> [Work request] Write out word for word each line from the top of the material through the line that has "3. Create an". Pictures do not go in.

> [Supplied data]

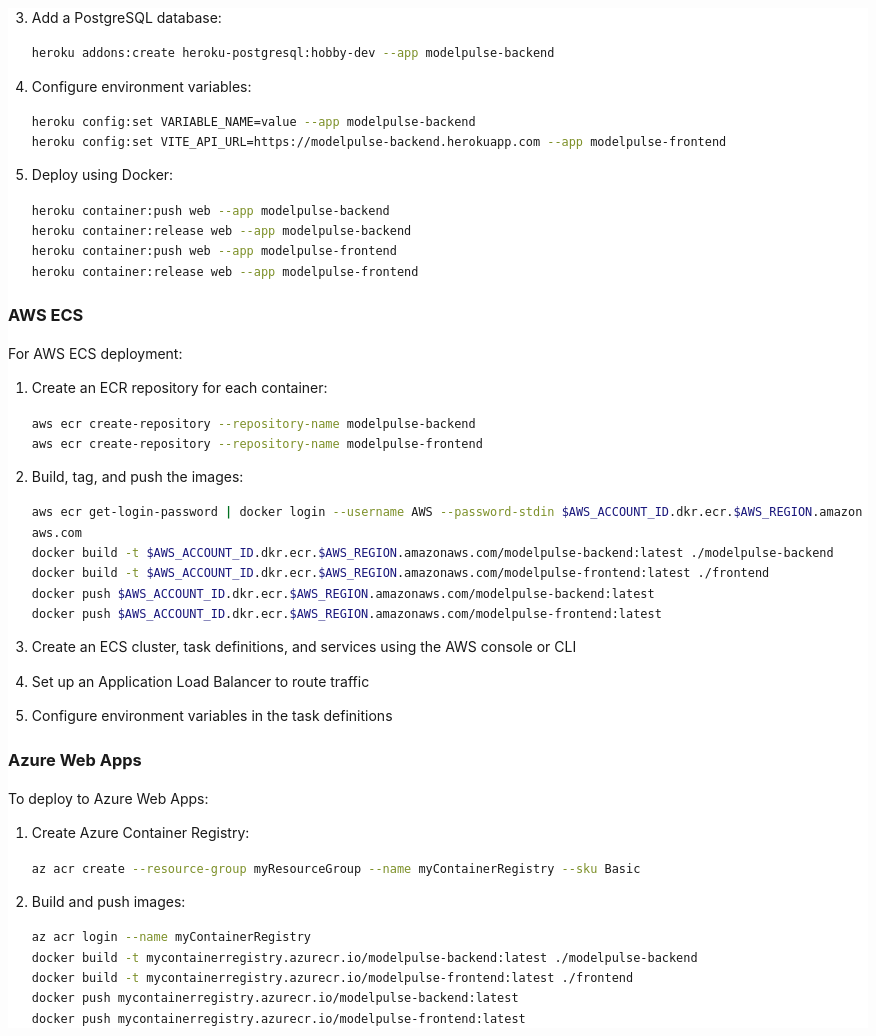 3. Add a PostgreSQL database:
   ```bash
   heroku addons:create heroku-postgresql:hobby-dev --app modelpulse-backend
   ```

4. Configure environment variables:
   ```bash
   heroku config:set VARIABLE_NAME=value --app modelpulse-backend
   heroku config:set VITE_API_URL=https://modelpulse-backend.herokuapp.com --app modelpulse-frontend
   ```

5. Deploy using Docker:
   ```bash
   heroku container:push web --app modelpulse-backend
   heroku container:release web --app modelpulse-backend
   heroku container:push web --app modelpulse-frontend
   heroku container:release web --app modelpulse-frontend
   ```

### AWS ECS

For AWS ECS deployment:

1. Create an ECR repository for each container:
   ```bash
   aws ecr create-repository --repository-name modelpulse-backend
   aws ecr create-repository --repository-name modelpulse-frontend
   ```

2. Build, tag, and push the images:
   ```bash
   aws ecr get-login-password | docker login --username AWS --password-stdin $AWS_ACCOUNT_ID.dkr.ecr.$AWS_REGION.amazonaws.com
   docker build -t $AWS_ACCOUNT_ID.dkr.ecr.$AWS_REGION.amazonaws.com/modelpulse-backend:latest ./modelpulse-backend
   docker build -t $AWS_ACCOUNT_ID.dkr.ecr.$AWS_REGION.amazonaws.com/modelpulse-frontend:latest ./frontend
   docker push $AWS_ACCOUNT_ID.dkr.ecr.$AWS_REGION.amazonaws.com/modelpulse-backend:latest
   docker push $AWS_ACCOUNT_ID.dkr.ecr.$AWS_REGION.amazonaws.com/modelpulse-frontend:latest
   ```

3. Create an ECS cluster, task definitions, and services using the AWS console or CLI
4. Set up an Application Load Balancer to route traffic
5. Configure environment variables in the task definitions

### Azure Web Apps

To deploy to Azure Web Apps:

1. Create Azure Container Registry:
   ```bash
   az acr create --resource-group myResourceGroup --name myContainerRegistry --sku Basic
   ```

2. Build and push images:
   ```bash
   az acr login --name myContainerRegistry
   docker build -t mycontainerregistry.azurecr.io/modelpulse-backend:latest ./modelpulse-backend
   docker build -t mycontainerregistry.azurecr.io/modelpulse-frontend:latest ./frontend
   docker push mycontainerregistry.azurecr.io/modelpulse-backend:latest
   docker push mycontainerregistry.azurecr.io/modelpulse-frontend:latest
   ```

> [Answer to this exercise]
 3. Add a PostgreSQL database:
   ```bash
   heroku addons:create heroku-postgresql:hobby-dev --app modelpulse-backend
   ```

4. Configure environment variables:
   ```bash
   heroku config:set VARIABLE_NAME=value --app modelpulse-backend
   heroku config:set VITE_API_URL=https://modelpulse-backend.herokuapp.com --app modelpulse-frontend
   ```

5. Deploy using Docker:
   ```bash
   heroku container:push web --app modelpulse-backend
   heroku container:release web --app modelpulse-backend
   heroku container:push web --app modelpulse-frontend
   heroku container:release web --app modelpulse-frontend
   ```

### AWS ECS

For AWS ECS deployment:

1. Create an ECR repository for each container:
   ```bash
   aws ecr create-repository --repository-name modelpulse-backend
   aws ecr create-repository --repository-name modelpulse-frontend
   ```

2. Build, tag, and push the images:
   ```bash
   aws ecr get-login-password | docker login --username AWS --password-stdin $AWS_ACCOUNT_ID.dkr.ecr.$AWS_REGION.amazonaws.com
   docker build -t $AWS_ACCOUNT_ID.dkr.ecr.$AWS_REGION.amazonaws.com/modelpulse-backend:latest ./modelpulse-backend
   docker build -t $AWS_ACCOUNT_ID.dkr.ecr.$AWS_REGION.amazonaws.com/modelpulse-frontend:latest ./frontend
   docker push $AWS_ACCOUNT_ID.dkr.ecr.$AWS_REGION.amazonaws.com/modelpulse-backend:latest
   docker push $AWS_ACCOUNT_ID.dkr.ecr.$AWS_REGION.amazonaws.com/modelpulse-frontend:latest
   ```

3. Create an ECS cluster, task definitions, and services using the AWS console or CLI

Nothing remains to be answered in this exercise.